If `is_production = true`, then the output will be:

```yaml
tasks:
    - test:
        command: run_tests.sh
        on-failure:
            alert-email: tests@example.com
    - deploy:
        command: do_deploy.sh
        on-failure:
            alert-email: deploys@example.com
```

If `is_production = false` then the `on-failure` parts will be left out.
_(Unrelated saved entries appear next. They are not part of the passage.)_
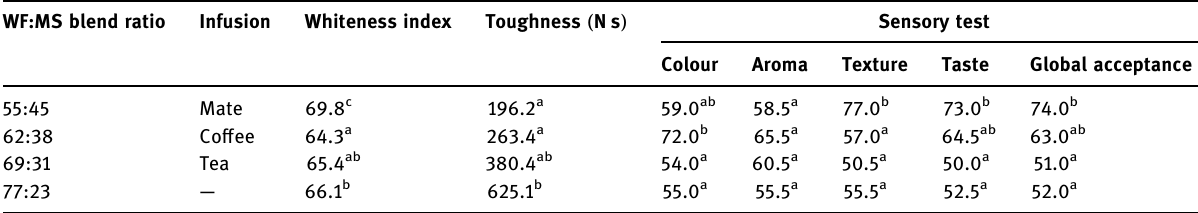
Table 1: Colour ( whiteness index ) , texture ( toughness ) , and results of the sensory test of biscuits prepared with wheat fl our ( WF ) and maize starch ( MS ) of blends and with infusion addition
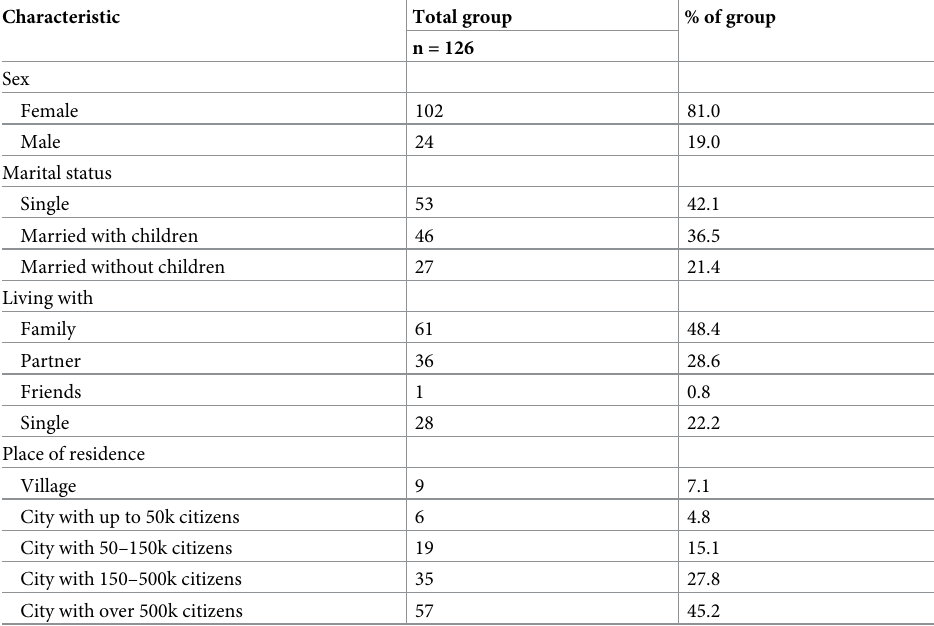
Table 1. Sociodemographic characteristics of the studied group of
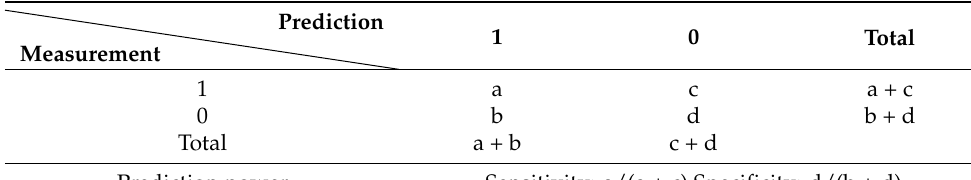
Table 4. Concept of sensitivity and specificity.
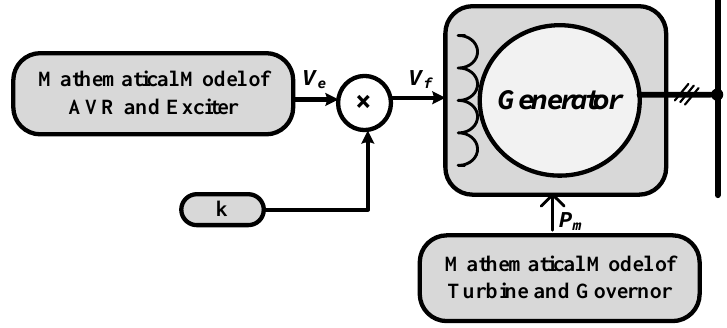
Figure 2. Common structure of the dq model for LOE studies.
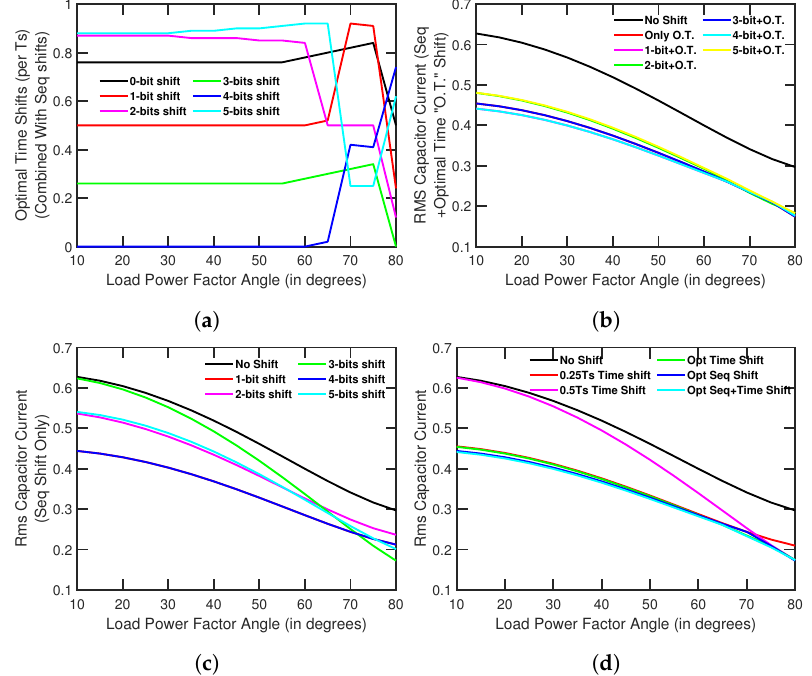
Figure 10. For equal load and mod.index = 0.5. ( a ) Optimal time shifts (combined with seq shifts). ( b ) i c,rms for seq+opt time shifts. ( c ) i c,rms for only seq shifts. ( d ) Comparative i c,rms for different interleaving shifts.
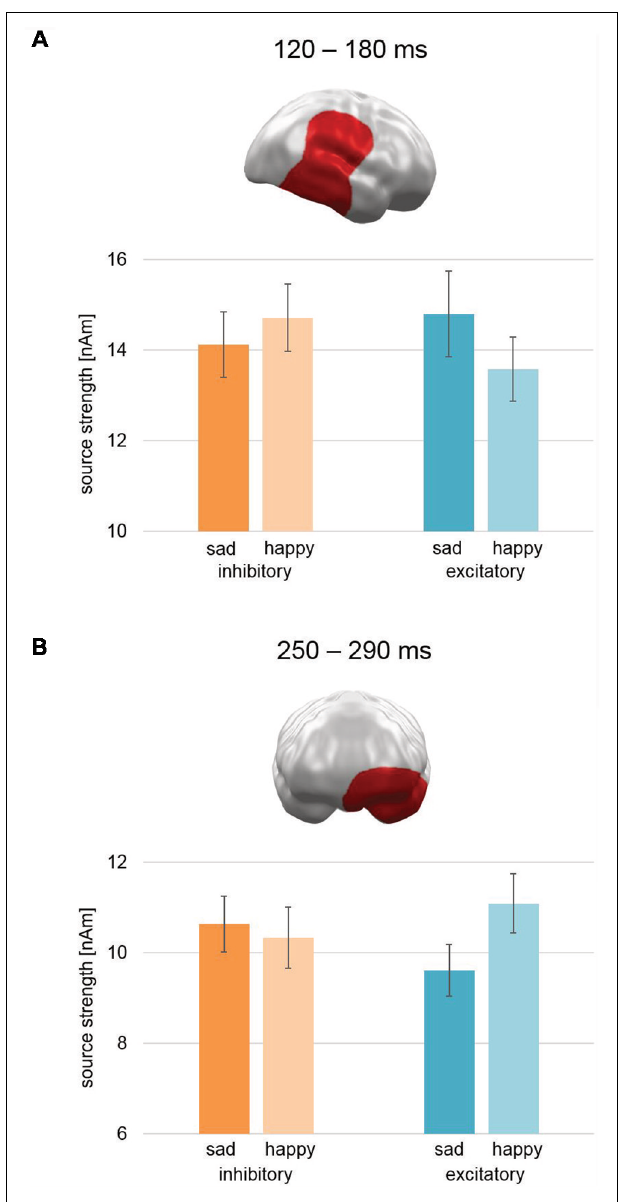
FIGURE 5 | Spatio-temporal clusters with significant interactions of Stimulation × Valence. (A) An early to mid-latency cluster spanning right temporal, parietal, and frontal areas—including temporal parietal junction and superior temporal cortex—showed an activation pattern opposite to our hypothesis: after excitatory vmPFC-tDCS, sad faces showed relatively higher activation than happy faces and vice versa after inhibitory vmPFC-tDCS. (B) A mid-latency cluster at left orbitofrontal and temporal pole areas revealed an effect consistent with our hypothesis: after excitatory vmPFC-tDCS, happy faces showed increased activation in comparison to sad faces and vice versa after inhibitory vmPFC-tDCS. Bar graph insets indicate standard error of the mean ( ± SEM).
Definitions are more powerful than anchors because you can parameterize them.
They're also cleaner because, unlike anchors, the definition doesn't remain in the output.
Only the usages are in the output.

Definitions can have zero to any number of arguments. If they have zero arguments, then
pass an empty string, list, or object as the argument when using it (this is just so the syntax is valid YAML):

```yaml
.def replicas:
    .if (is_production): 3
    .else: 1

services:
    .for (s in services):
        name: .(s)
        replicas:
            .use replicas: {}
```

If `is_production = true` and `services = ["foo", "bar"]`, then the output will be:

```yaml
services:
    - name: foo
      replicas: 3
    - name: bar
      replicas: 3
```

If there are multiple arguments, they can be passed as an object or list:

```yaml
.def task(name, command):
    name: .(name)
    command: .(command)
    container: ubuntu
    .if (is_production):
        on-failure:
            alert-email: errors@example.com

tasks:
    - .use task:  # Pass args as an object
        name: build
        command: build.sh
    - .use task:  # Pass args as a list
        - test
        - test.sh
    - .use task: [deploy, deploy.sh]  # Shorthand list
```

If `is_production = false`, the output will be:

```yaml
tasks:
    - name: build
      command: build.sh
      container: ubuntu
    - name: test
      command: test.sh
      container: ubuntu
    - name: deploy
      command: deploy.sh
      container: ubuntu
```

# Status

⚠️ The language spec is likely to change at least slightly.

- [x] Proof of concept
- [ ] Support safe expressions
- [ ] Polish (load lists of files, allow escaping, etc.)
- [ ] Complete documentation
- [ ] Include line number with error messages and don't stop at the first error
- [ ] Support Python versions other than CPython 3.6 and Python 3.7+ (because of dict ordering)

This software should be considered beta.